#### WHAT THIS TASK INVOLVES
Output each of the entries exactly, skipping every picture they contain.

#### DATA EXCERPTS
•••••
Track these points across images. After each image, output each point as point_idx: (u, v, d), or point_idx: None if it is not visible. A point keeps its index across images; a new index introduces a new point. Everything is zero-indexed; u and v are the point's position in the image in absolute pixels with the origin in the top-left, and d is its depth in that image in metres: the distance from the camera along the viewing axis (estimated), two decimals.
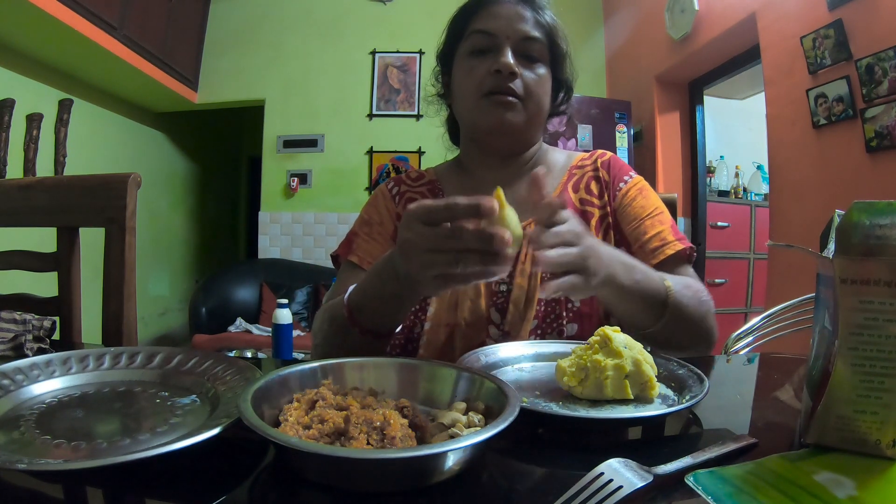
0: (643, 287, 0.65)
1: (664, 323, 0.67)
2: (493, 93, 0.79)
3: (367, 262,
•••••
#### THE ANSWER
Track these points across images. After each image, output each point as point_idx: (u, v, d), or point_idx: None if it is not visible. A point keeps its index across images; a new index introduces a new point. Everything is zero-indexed; u and v are the point's position in the image in absolute pixels with the origin in the top-left, and d is its depth in that image in metres: the distance from the camera along the viewing axis (estimated), two decimals.
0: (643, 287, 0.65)
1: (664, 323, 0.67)
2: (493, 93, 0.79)
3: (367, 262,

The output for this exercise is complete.